[Start of section]

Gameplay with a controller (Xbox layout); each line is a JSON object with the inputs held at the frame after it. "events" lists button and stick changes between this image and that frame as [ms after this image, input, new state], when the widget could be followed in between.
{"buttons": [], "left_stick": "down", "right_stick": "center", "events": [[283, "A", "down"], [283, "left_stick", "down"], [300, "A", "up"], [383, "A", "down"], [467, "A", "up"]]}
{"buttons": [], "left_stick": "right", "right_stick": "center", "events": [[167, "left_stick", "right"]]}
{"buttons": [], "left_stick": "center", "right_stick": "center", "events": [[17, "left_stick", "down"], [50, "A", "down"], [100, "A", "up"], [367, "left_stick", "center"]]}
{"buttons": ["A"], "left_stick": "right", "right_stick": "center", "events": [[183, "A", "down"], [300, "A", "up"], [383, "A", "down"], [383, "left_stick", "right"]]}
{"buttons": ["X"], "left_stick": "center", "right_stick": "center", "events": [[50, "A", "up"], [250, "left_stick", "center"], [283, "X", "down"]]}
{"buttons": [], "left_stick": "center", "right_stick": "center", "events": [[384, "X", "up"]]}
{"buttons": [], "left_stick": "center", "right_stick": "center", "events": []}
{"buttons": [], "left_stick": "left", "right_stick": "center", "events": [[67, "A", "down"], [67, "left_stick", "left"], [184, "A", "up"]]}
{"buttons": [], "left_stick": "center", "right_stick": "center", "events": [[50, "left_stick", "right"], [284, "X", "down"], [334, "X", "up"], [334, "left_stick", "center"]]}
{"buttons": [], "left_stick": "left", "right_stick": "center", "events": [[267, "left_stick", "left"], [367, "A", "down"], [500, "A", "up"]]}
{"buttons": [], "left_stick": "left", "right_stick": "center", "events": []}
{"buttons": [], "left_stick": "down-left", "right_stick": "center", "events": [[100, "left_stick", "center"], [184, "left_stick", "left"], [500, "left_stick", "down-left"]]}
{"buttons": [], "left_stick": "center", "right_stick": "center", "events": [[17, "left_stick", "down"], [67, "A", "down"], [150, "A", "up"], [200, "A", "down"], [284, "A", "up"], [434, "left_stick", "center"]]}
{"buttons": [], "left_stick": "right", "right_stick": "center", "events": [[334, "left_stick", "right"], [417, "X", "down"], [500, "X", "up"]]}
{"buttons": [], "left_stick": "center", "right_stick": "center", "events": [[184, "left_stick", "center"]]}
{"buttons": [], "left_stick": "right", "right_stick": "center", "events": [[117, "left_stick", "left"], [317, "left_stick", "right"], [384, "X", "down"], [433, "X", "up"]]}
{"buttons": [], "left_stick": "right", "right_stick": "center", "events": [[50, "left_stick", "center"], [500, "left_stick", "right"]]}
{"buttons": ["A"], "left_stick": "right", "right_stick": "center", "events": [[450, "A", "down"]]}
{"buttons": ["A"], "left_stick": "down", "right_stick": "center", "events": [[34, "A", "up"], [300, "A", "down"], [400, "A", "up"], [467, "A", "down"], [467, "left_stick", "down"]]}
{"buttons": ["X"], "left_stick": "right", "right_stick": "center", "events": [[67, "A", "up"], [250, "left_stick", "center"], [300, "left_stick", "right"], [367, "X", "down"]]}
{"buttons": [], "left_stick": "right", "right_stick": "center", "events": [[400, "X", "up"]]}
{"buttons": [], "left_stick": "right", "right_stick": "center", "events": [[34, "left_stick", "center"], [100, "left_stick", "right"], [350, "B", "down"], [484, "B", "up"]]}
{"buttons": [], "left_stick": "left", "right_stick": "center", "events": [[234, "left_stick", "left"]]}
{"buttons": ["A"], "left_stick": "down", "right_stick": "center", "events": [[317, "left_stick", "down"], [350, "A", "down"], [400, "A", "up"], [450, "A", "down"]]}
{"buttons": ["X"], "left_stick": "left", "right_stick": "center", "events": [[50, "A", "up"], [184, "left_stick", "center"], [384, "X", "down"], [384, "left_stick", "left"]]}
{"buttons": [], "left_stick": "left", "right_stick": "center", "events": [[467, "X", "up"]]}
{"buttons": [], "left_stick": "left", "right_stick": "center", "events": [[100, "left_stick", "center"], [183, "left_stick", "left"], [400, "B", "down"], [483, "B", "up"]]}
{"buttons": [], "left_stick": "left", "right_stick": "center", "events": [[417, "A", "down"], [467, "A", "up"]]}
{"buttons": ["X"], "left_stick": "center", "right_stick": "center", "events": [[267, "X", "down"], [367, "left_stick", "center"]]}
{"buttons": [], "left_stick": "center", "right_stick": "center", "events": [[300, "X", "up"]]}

[End of section]

▸ **Exercise details**:
Give the data back in full, matching it character for character.

▸ **Solution below**:
Gameplay with a controller (Xbox layout); each line is a JSON object with the inputs held at the frame after it. "events" lists button and stick changes between this image and that frame as [ms after this image, input, new state], when the widget could be followed in between.
{"buttons": [], "left_stick": "down", "right_stick": "center", "events": [[283, "A", "down"], [283, "left_stick", "down"], [300, "A", "up"], [383, "A", "down"], [467, "A", "up"]]}
{"buttons": [], "left_stick": "right", "right_stick": "center", "events": [[167, "left_stick", "right"]]}
{"buttons": [], "left_stick": "center", "right_stick": "center", "events": [[17, "left_stick", "down"], [50, "A", "down"], [100, "A", "up"], [367, "left_stick", "center"]]}
{"buttons": ["A"], "left_stick": "right", "right_stick": "center", "events": [[183, "A", "down"], [300, "A", "up"], [383, "A", "down"], [383, "left_stick", "right"]]}
{"buttons": ["X"], "left_stick": "center", "right_stick": "center", "events": [[50, "A", "up"], [250, "left_stick", "center"], [283, "X", "down"]]}
{"buttons": [], "left_stick": "center", "right_stick": "center", "events": [[384, "X", "up"]]}
{"buttons": [], "left_stick": "center", "right_stick": "center", "events": []}
{"buttons": [], "left_stick": "left", "right_stick": "center", "events": [[67, "A", "down"], [67, "left_stick", "left"], [184, "A", "up"]]}
{"buttons": [], "left_stick": "center", "right_stick": "center", "events": [[50, "left_stick", "right"], [284, "X", "down"], [334, "X", "up"], [334, "left_stick", "center"]]}
{"buttons": [], "left_stick": "left", "right_stick": "center", "events": [[267, "left_stick", "left"], [367, "A", "down"], [500, "A", "up"]]}
{"buttons": [], "left_stick": "left", "right_stick": "center", "events": []}
{"buttons": [], "left_stick": "down-left", "right_stick": "center", "events": [[100, "left_stick", "center"], [184, "left_stick", "left"], [500, "left_stick", "down-left"]]}
{"buttons": [], "left_stick": "center", "right_stick": "center", "events": [[17, "left_stick", "down"], [67, "A", "down"], [150, "A", "up"], [200, "A", "down"], [284, "A", "up"], [434, "left_stick", "center"]]}
{"buttons": [], "left_stick": "right", "right_stick": "center", "events": [[334, "left_stick", "right"], [417, "X", "down"], [500, "X", "up"]]}
{"buttons": [], "left_stick": "center", "right_stick": "center", "events": [[184, "left_stick", "center"]]}
{"buttons": [], "left_stick": "right", "right_stick": "center", "events": [[117, "left_stick", "left"], [317, "left_stick", "right"], [384, "X", "down"], [433, "X", "up"]]}
{"buttons": [], "left_stick": "right", "right_stick": "center", "events": [[50, "left_stick", "center"], [500, "left_stick", "right"]]}
{"buttons": ["A"], "left_stick": "right", "right_stick": "center", "events": [[450, "A", "down"]]}
{"buttons": ["A"], "left_stick": "down", "right_stick": "center", "events": [[34, "A", "up"], [300, "A", "down"], [400, "A", "up"], [467, "A", "down"], [467, "left_stick", "down"]]}
{"buttons": ["X"], "left_stick": "right", "right_stick": "center", "events": [[67, "A", "up"], [250, "left_stick", "center"], [300, "left_stick", "right"], [367, "X", "down"]]}
{"buttons": [], "left_stick": "right", "right_stick": "center", "events": [[400, "X", "up"]]}
{"buttons": [], "left_stick": "right", "right_stick": "center", "events": [[34, "left_stick", "center"], [100, "left_stick", "right"], [350, "B", "down"], [484, "B", "up"]]}
{"buttons": [], "left_stick": "left", "right_stick": "center", "events": [[234, "left_stick", "left"]]}
{"buttons": ["A"], "left_stick": "down", "right_stick": "center", "events": [[317, "left_stick", "down"], [350, "A", "down"], [400, "A", "up"], [450, "A", "down"]]}
{"buttons": ["X"], "left_stick": "left", "right_stick": "center", "events": [[50, "A", "up"], [184, "left_stick", "center"], [384, "X", "down"], [384, "left_stick", "left"]]}
{"buttons": [], "left_stick": "left", "right_stick": "center", "events": [[467, "X", "up"]]}
{"buttons": [], "left_stick": "left", "right_stick": "center", "events": [[100, "left_stick", "center"], [183, "left_stick", "left"], [400, "B", "down"], [483, "B", "up"]]}
{"buttons": [], "left_stick": "left", "right_stick": "center", "events": [[417, "A", "down"], [467, "A", "up"]]}
{"buttons": ["X"], "left_stick": "center", "right_stick": "center", "events": [[267, "X", "down"], [367, "left_stick", "center"]]}
{"buttons": [], "left_stick": "center", "right_stick": "center", "events": [[300, "X", "up"]]}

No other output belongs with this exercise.